Trying to respond to public anger about the executions and discredit the resistance fighters, the Vichy government distributed and put up thousands of posters, known as L'Affiche rouge because of the red background, with photos of ten of the men and data about their backgrounds, to portray the migrants as terrorists and criminals. The public wrote Morts pour La France (Died for France) across the posters, the phrase officially commemorating soldiers who die in combat. They also left flowers in tribute.

==Cast==

- Virginie Ledoyen as Mélinée Manouchian
- Simon Abkarian as Missak Manouchian
- Robinson Stévenin as Marcel Rayman
- Jean-Pierre Darroussin as Inspecteur Pujol
- Lola Naymark as Monique Stern
- Ariane Ascaride as Madame Elek
- Grégoire Leprince-Ringuet as Thomas Elek
- Yann Trégouët as Le Commissaire David
- Ivan Franek as Feri Boczov
- Olga Legrand as Olga Bancic
- Boris Bergman as Monsieur Rayman
- Patrick Bonnel as Monsieur Elek
- Adrien Jolivet as Henri Krasucki
- Pascal Cervo as Bourlier
- Gérard Meylan as Inspecteur Mathelin
- Horațiu Mălăele as Monsieur Dupont
- Lucas Belvaux as Gilles

==Reception==
===Box office===
Opening in 250 screens, The Army of Crime debuted at number 7 at the French box office, making it the second-highest grossing new release of that week following District 9, which debuted at the number one spot with almost twice as many screens. The film grossed over 772,000 Euros in its first five days of release and attracted 349,940 viewers to French theaters.

===Critical response===
It was screened out of competition at the 2009 Cannes Film Festival on 17 May 2009. On Rotten Tomatoes, the film has a rating of 90% based on 30 reviews and an average rating of 6.8/10. At Metacritic, the film has a score of 76 out of 100 based on 9 reviews, indicating "generally favorable reviews".

The film received largely positive reviews from French critics, with the website AlloCiné awarding it a score of 3.52 out of 5.00 based on twenty-five major reviews.

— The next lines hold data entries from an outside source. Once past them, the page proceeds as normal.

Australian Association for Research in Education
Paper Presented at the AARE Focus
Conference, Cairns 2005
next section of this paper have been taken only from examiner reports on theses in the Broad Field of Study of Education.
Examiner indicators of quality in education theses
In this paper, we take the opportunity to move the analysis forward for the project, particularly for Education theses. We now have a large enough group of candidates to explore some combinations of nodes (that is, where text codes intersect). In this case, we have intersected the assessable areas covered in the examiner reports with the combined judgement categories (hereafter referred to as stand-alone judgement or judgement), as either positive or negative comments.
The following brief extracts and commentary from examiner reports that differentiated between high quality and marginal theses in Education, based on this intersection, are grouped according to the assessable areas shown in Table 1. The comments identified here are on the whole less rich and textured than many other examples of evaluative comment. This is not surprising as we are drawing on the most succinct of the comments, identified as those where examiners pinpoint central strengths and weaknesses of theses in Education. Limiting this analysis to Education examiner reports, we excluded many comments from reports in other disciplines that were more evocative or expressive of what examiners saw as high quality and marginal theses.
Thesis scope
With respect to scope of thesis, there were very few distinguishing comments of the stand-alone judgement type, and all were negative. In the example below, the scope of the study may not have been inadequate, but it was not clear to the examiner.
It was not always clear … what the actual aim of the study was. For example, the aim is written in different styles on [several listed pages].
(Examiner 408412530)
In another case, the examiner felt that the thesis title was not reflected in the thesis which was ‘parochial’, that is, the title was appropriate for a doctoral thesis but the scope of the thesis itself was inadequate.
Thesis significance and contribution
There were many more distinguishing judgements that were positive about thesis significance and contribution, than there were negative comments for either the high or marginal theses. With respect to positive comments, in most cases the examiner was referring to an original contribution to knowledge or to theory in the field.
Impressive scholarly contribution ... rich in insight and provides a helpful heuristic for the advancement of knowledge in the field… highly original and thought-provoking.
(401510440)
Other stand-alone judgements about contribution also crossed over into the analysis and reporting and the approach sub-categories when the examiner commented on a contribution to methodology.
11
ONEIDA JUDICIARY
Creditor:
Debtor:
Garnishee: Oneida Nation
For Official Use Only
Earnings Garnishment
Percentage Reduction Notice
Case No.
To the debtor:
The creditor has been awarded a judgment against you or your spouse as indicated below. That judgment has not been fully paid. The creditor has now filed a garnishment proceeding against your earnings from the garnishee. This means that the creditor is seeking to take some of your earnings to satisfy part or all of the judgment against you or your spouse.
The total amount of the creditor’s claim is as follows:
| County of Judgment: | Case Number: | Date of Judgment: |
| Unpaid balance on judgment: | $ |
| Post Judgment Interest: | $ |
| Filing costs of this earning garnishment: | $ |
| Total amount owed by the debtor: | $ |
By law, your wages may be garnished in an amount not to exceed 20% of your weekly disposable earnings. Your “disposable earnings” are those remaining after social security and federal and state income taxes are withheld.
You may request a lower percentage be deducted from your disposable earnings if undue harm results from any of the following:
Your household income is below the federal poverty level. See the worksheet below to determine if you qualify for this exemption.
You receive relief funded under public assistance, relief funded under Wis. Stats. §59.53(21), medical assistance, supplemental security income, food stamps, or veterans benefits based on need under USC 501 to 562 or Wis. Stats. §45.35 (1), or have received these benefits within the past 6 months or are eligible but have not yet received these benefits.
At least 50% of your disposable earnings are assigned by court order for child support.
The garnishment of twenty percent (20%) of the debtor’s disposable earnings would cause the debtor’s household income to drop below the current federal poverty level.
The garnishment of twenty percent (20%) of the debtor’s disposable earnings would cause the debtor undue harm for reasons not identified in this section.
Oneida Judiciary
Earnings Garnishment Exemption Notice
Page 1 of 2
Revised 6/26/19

Positif's Jean A. Gili praised the film as "spectacular", while Libération's Didier Péron lamented the fact that the director seemed "paralyzed with respect" toward his subject, praising the young cast for its efforts in making the film seem fresh. In Paris Match, Alain Spira said the film suffered from classicism and that emotion had trouble reaching the audience. In Première, Véronique Le Bris criticized the time taken to introduce the various characters. In one of the more negative reviews, Pierre Murat wrote for Télérama that while respectful, the film was insignificant and looked like a TV movie.

The Army of Crime fared well with international critics, with the website Screenrush awarding it a score of four out of five based on six major British reviews. Peter Brunette of The Hollywood Reporter wrote a positive review after seeing the film at Cannes, saying, "Though it drags here and there and is a bit flat in places, the film is solidly made and for the most part quite involving". In The Independent, Anthony Quinn described the film as "sombre and gripping," while Dave Calhoun wrote in Time Out that the film is "always fascinating". In some of the worst reviews, The Sun compared the film to Inglourious Basterds, stating that Tarantino's film was "a lot more fun," and The Financial Timess Nigel Andrews mused that it felt "like every resistance movie you have ever seen".

==Home media==
The Army of Crime was released in France on DVD and Blu-ray Disc on 19 January 2010.